Von Katy Nelson, DVM
Flöhe mögen klein sein, doch ihre Hartnäckigkeit ist enorm. Diese winzigen Blutsauger kosten US-Haushalte jährlich rund 9 Milliarden US-Dollar an Bekämpfungsmaßnahmen – eine der höchsten Ausgaben für Tierbesitzer.
In meiner Praxis als Tierärztin hören Kunden oft: Trotz konsequenter Flohprävention finden sie immer wieder Flöhe bei ihren Tieren. Woher kommen sie? Meist stecken zwei Hauptgründe dahinter.
1. Toleranz gegenüber Flohprodukten
Flöhe entwickeln rasch Resistenzen gegen Insektizide. Um das zu verhindern, rate ich, Präparate regelmäßig zu wechseln und die Flohpopulation empfindlich zu halten. Ergänzend können Flohsterilisatoren verhindern, dass resistente Gene weitergegeben werden. Lassen Sie sich von Ihrem Tierarzt beraten, um eine effektive Strategie für Ihr Zuhause zu finden.
2. Flöhe in der Umwelt
In einem Haushalt befinden sich jederzeit etwa 57 % der Flöhe im Larvenstadium. Diese spinnen Kokons, in denen sie sich zu Puppen entwickeln. Nach 1–2 Wochen schlüpfen adulte Flöhe – und können bis zu fünf Monate im Kokon ausharren, bis Vibrationen oder CO₂ eines vorbeigehenden Tiers sie wecken.

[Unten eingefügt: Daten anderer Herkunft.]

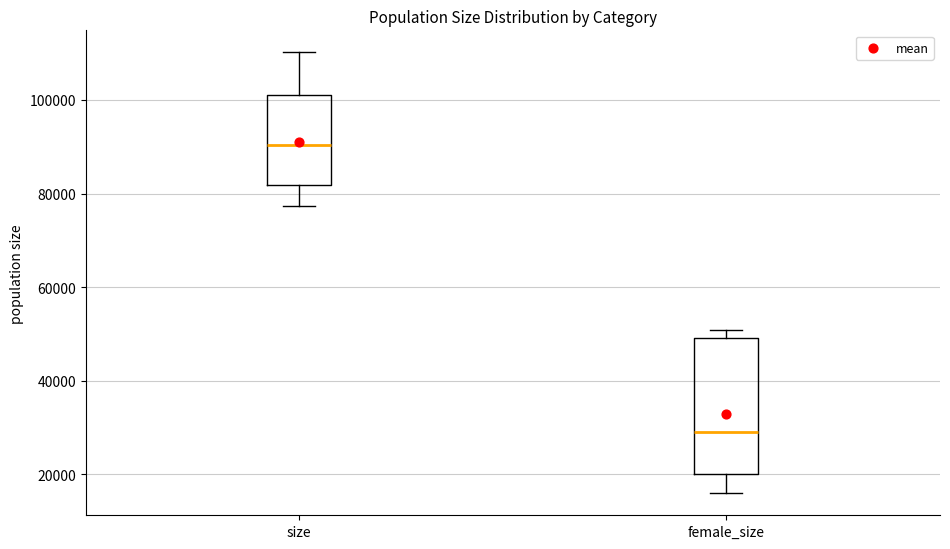

Which box's median line is the highest?

size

Die besten Programme kombinieren Prävention, Hygiene und Behandlung von Tier und Umwelt. Starten Sie mit Flohkamm und Baden, ergänzen Sie mit tierärztlich verschriebenen Mitteln. Sprechen Sie mit Ihrem Tierarzt über die passende Lösung.
Schließen Sie mit Hygiene ab: Wechseln Sie Tierdecken häufig, saugen Sie gründlich. Staubsaugen entfernt bis zu 30 % der Larven und 60 % der Eier aus Teppichen und Bettwäsche. Erreichen Sie Untermöbel, Kissen, Betten und Ecken – auch Ritzen in Parkettböden. Entsorgen Sie Beutel sofort!
Draußen bevorzugen Flöhe feuchte, schattige Plätze wie Sträucher oder Laub. Mähen, harken und licht offen halten reduziert Befallrisiken.
Bei starkem Befall: Flohfallen, Nematoden oder Sprays. Oft ist ein Profi-Service mit haustierfreundlichen Mitteln ideal. Vollständige Säuberung dauert Monate.
Flohbefall vorbeugen
Prävention ist der Schlüssel: Behandeln Sie Tiere und Zuhause konsequent. Flöhe übertragen Krankheiten – so schützen Sie Familie und Tiere langfristig.